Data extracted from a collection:
★ ★ ★ ★ ★

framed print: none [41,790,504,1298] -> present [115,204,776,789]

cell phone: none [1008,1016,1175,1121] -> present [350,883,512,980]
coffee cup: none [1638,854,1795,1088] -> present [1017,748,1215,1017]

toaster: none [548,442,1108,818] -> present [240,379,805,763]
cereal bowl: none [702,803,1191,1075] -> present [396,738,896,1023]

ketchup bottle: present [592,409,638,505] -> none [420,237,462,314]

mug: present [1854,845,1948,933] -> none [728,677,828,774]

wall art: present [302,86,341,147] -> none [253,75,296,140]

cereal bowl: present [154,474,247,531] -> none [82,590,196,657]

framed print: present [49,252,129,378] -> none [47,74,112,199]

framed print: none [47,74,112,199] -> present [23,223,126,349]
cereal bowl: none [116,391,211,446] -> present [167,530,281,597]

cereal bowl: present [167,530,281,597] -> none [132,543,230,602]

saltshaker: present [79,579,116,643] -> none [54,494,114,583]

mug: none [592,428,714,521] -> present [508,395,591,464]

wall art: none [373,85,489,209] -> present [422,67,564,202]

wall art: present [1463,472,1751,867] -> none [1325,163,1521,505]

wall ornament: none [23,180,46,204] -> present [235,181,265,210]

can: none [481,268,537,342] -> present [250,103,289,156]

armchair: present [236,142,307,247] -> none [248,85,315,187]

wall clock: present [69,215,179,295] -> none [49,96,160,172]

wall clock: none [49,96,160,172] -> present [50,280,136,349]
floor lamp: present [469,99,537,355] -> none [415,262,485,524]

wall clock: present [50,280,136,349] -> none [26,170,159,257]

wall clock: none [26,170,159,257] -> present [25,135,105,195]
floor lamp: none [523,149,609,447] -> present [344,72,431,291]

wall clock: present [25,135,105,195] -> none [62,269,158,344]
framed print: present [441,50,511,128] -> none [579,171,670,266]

★ ★ ★ ★ ★

What needs to be done:
Whenever the word "bowl" shows up in a line of the entries, list that line.

Answer box:
cereal bowl: none [702,803,1191,1075] -> present [396,738,896,1023]
cereal bowl: present [154,474,247,531] -> none [82,590,196,657]
cereal bowl: none [116,391,211,446] -> present [167,530,281,597]
cereal bowl: present [167,530,281,597] -> none [132,543,230,602]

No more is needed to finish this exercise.